Даже Райка от удивления рот раскрыла: когда это он перед Козлом угодничал? Всю жизнь на ножах!
Борька и придумал дядю Вадима Козлом звать. А себе взял кличку Лис. Ему не шло, несмотря на масть — не было в нём лисьей вёрткости, умения ходить окольными путями, таиться и ждать. Одна злоба. И вот на тебе.

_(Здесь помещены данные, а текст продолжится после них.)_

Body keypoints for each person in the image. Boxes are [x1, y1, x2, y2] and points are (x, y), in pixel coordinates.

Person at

Обернулся вмиг. Даже бутылку откупорил, прежде чем поставить на стол.
Налили всем, кроме малышни.
Дядя Вадим отхватил зубами кус пирога, прошамкал:
— Я вот думаю, может, нам кролей завести. А, мать, что скажешь?

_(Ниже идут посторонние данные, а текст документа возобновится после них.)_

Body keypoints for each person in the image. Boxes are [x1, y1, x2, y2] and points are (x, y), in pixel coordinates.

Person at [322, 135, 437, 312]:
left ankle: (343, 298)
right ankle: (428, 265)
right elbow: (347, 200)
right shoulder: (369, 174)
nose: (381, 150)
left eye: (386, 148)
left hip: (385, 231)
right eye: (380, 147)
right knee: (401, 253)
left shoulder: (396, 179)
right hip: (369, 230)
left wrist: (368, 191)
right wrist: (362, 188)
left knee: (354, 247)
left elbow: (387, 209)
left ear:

— Кролей? Да куда их девать? — от водки голос у тёти Любы стал пронзительным, и она уже не говорила, а верещала: — И так картошку садить негде!
— У Сычихи места вагон. Щас лето будет, тепло, клетки у ней поставим, а к зиме чего-нибудь скумекаем. Там и трава рядом.
— Да связываться с этой Сычихой! Я ей говорю, куда тебе, старой, травы столько? А она комьями кидаться! И с яблони нашей кору поободрала… Она это, точно тебе говорю.
— Тётя Люба! — громко, как ворона, вскаркнула вдруг Райка. — Личка опять на столе рисует. Прям сметаной!
И точно — по обеим сторонам Ликиной тарелки белели круги и загогулины.
— А ну прекрати! — во всю глотку взвыла тётя Люба — будто полицейскую сирену включили. — Сколько раз тебе говорить, брось свои художества! Райка, по рукам её!
Дура, сжав от усердия губы, со злым торжеством в зрачках, принялась колотить вилкой по тонким запястьям и кистям Лики, пока та не спрятала руки под стол и не стиснула между колен. Колотила, слава богу, плашмя, но с силой, которой в её дурных мышцах было много, Кешка по себе знал. Лика, как всегда, без единого звука, сжалась в комок.
— Иди за тряпкой, — прикрикнула на неё Коза. — Стирай свою мазню!
Лика подчинилась. Борька вышел тоже, буркнув: «Я прослежу».